By 2003, That’s Life Mwattu was in its final bend; the show had almost lost its way.  It was also the time when Ugandans had just fallen in love with telenovelas, so the attention was divided on TV.

Theatre was on the rise, Bakayimbira Dramactors were thriving at Pride Theatre, Afri-Talent and Diamond Ensemble had Bat Valley Theatre in a chokehold, and The Ebonies had established a home at Theatre La Bonita. 

Once in a while, playwrights such as Alex Mukulu would stage shows at the National Theatre, but other directors were putting on shows at the National Theatre that all classes of theatre consumers were  catered for.

Even the students of literature had a lot of content to pick from. For instance, plays such as The Marriage of Anansewa by Efua T. Sutherland or Trials of Brother Jero by Wole Soyinka were staged in three venues the Bat Valley Theatre, Pride Theatre, and the National Theatre. There were other independent shows at the Sharing Hall in Nsambya, school halls, and at times, schools that came together and put on shows. Theatre was so big that everyone was trying to tap into its popularity, at the beginning of 1998, when Radio Simba was established, one of their popular shows was Kkooti Lutiko, a situational legal drama.

Before Radio Simba, though, Central Broadcasting Services (CBS) had been the first vernacular station to dig into theatre’s popularity, hiring some of the biggest stars of theatre on pivotal shows such as the breakfast show, where both Kato Lubwama and Abby Mukiibi were hosts.

At the time,  local TV was going through a revolution  championed by WBS TV.  The new station, which opened at the end of 1998, was sleek.  The programming was different, and they brought more local drama to the screen.

They were the first TV dramas that were not by The Ebonies at the time. With an adaptation of Bakayimbira’s Ekirya Atabala, a prolonged version of Kigenya Agenya, WBS was getting the audience’s attention.

In an interview with the African Theatre Magazine, Mariam Ndagire says they were approached by people from WBS TV, having picked interest in Ensitano, one of their stage plays.

The team at Afri-Talent, together with another team from WBS, started working on turning Ensitano into a TV series. From one episode to the next, Ensitano became a household name, the theatre stars that existed became bigger, and new ones were also born.

From Ruth Kalibala, Patricko Mujuka, and Male Musa to Charles Bwanika Ssensuwa, Ensitano got them from being theatre stars to bona fide superstars; they soon spread their celebrity to radio, TV, music, and music videos.
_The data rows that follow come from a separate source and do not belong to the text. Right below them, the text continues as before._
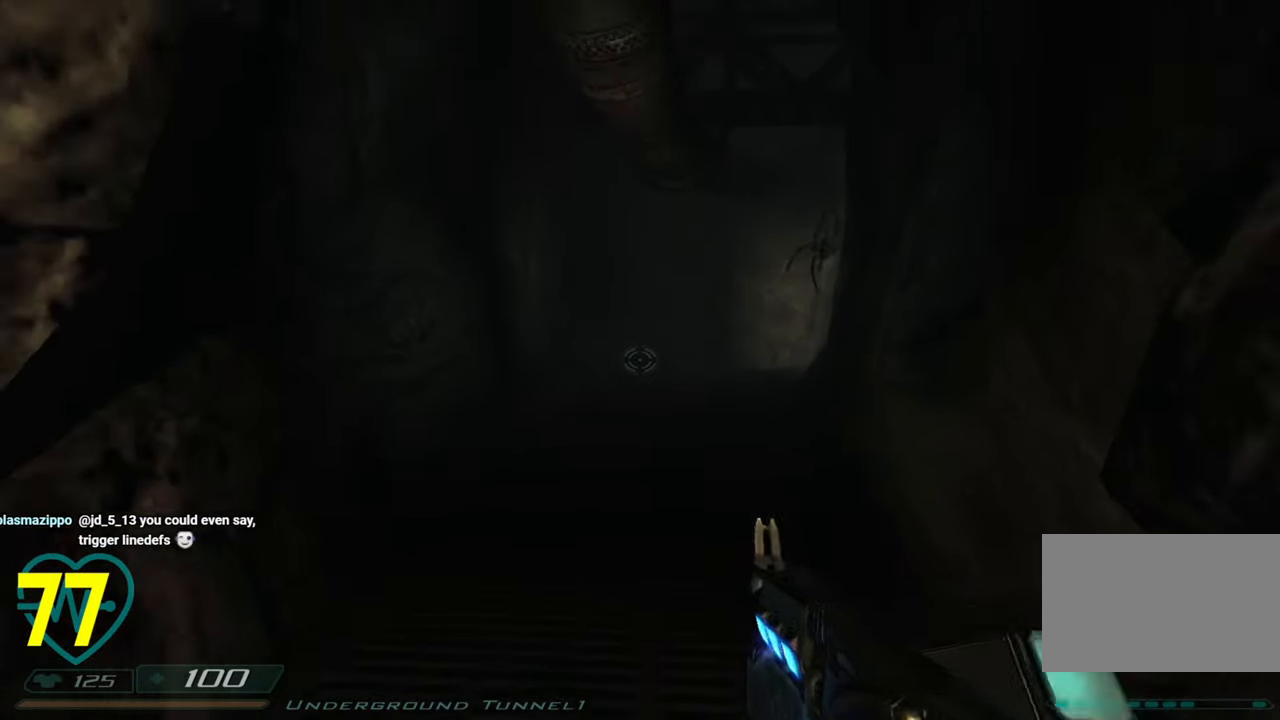
{"keys": ["s"], "mouse": [], "mouse_move": "still", "events": [[233, "a", "down"], [366, "a", "up"]]}
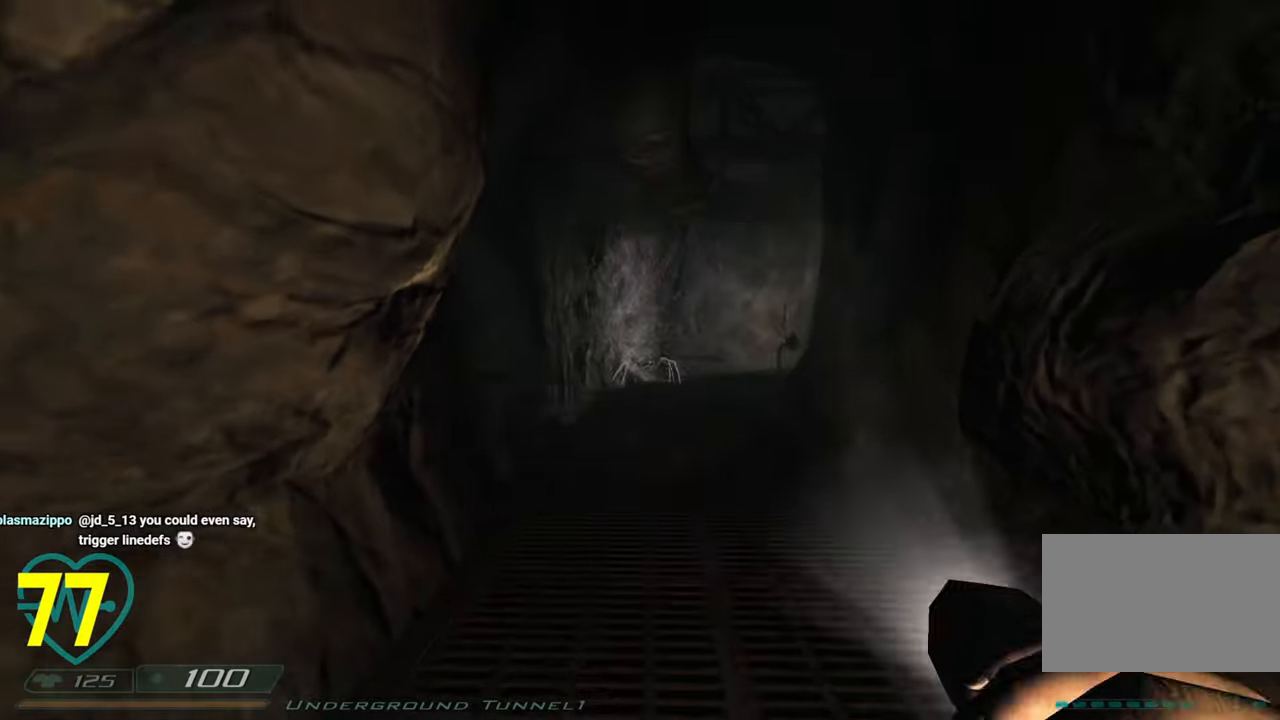
{"keys": ["s"], "mouse": [], "mouse_move": "still", "events": []}
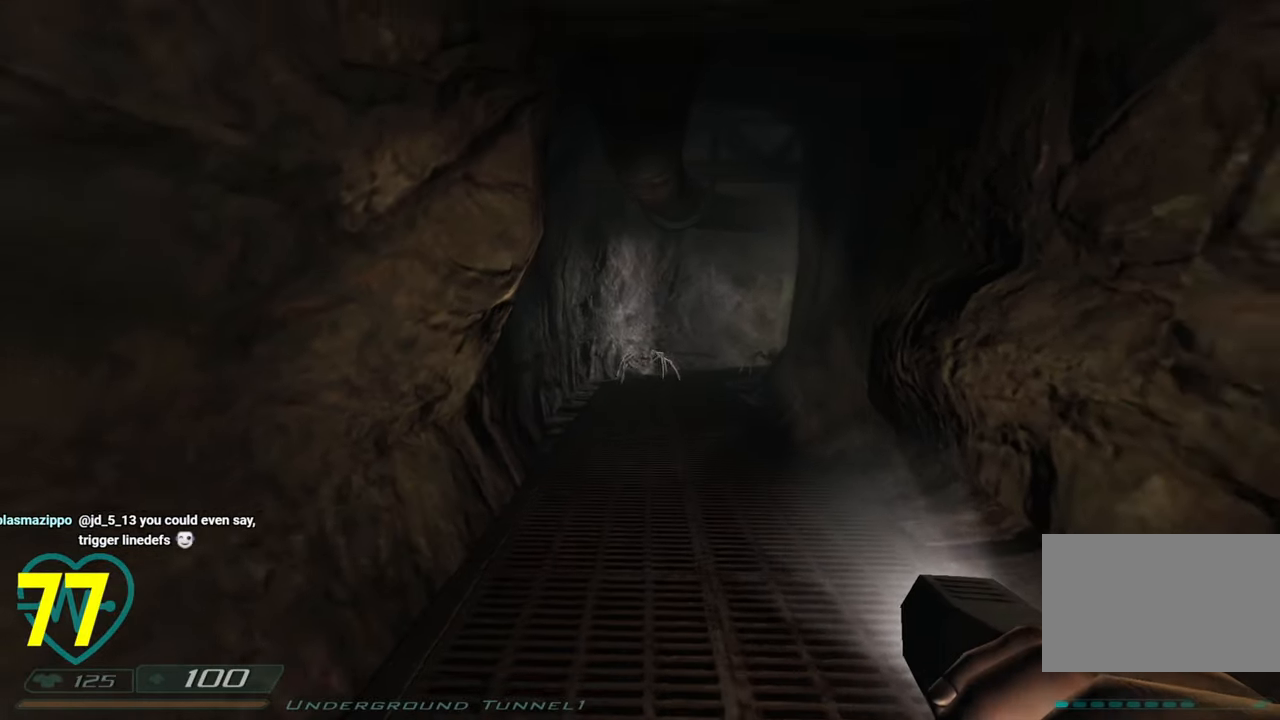
{"keys": [], "mouse": [], "mouse_move": "right", "events": [[300, "s", "up"]]}
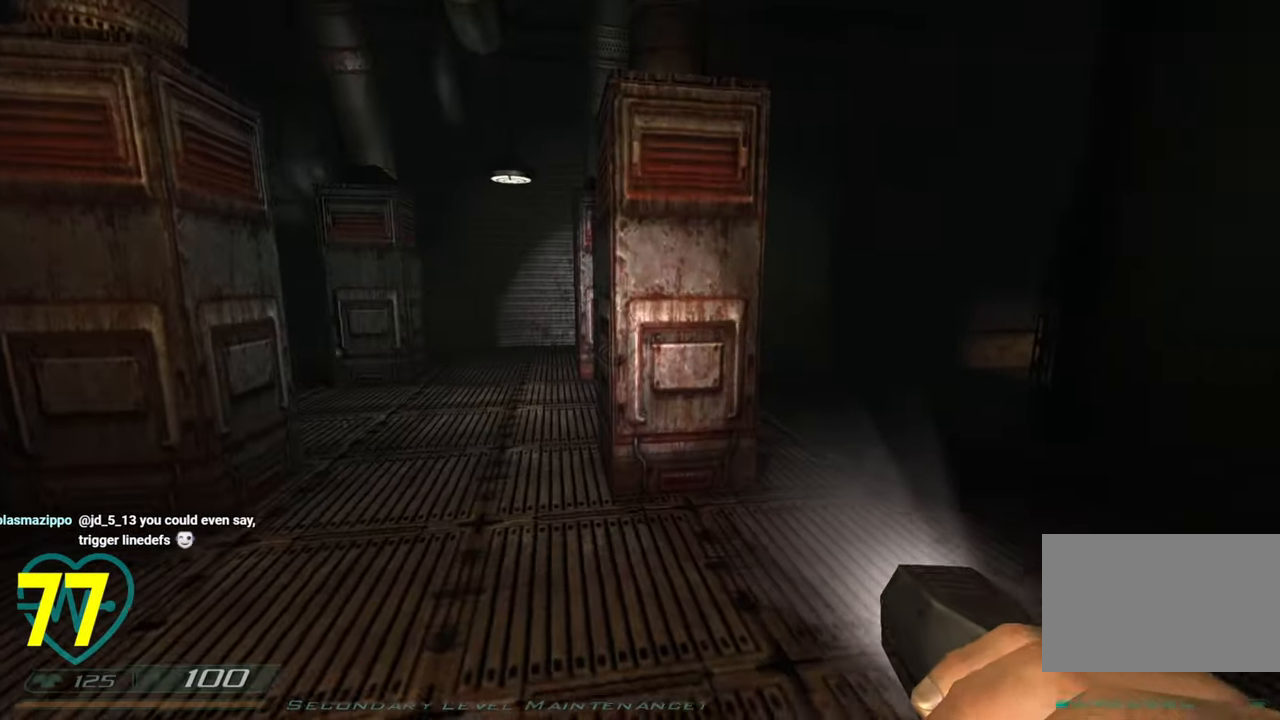
{"keys": [], "mouse": [], "mouse_move": "left", "events": []}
Soon, the stars people badly paid to see on stage every Saturday and Sunday were accessible on TV once or twice a week. Others were finding them on the radio daily, Abby Mukiibi had worked on Kalisoliso on CBS since 1996, Mulindwa Muwonge, Charles Bwanika, Ruth Kalibala, and Charles Ssenkubuge were all working on different Luganda radio stations.

Others who were not on radio had carved out careers in music.  With theatre becoming popular, the music they had composed for their plays started making it to the airwaves. Songs such as Rachel were initially part of plays by the Nalubale Theatre Club, of which Mulindwa Muwonge was a member.

In fact, Muwonge’s short-lived music career was mainly a result of songs he had performed in plays, and somehow, Ndagire pursued a career in music in a similar manner.

“The radio started playing songs we sang for plays, and somehow people kept requesting them. When CBS started Enkuuka, we were curated as performers; generally, one thing led to the other, and people started asking for more songs,” she says.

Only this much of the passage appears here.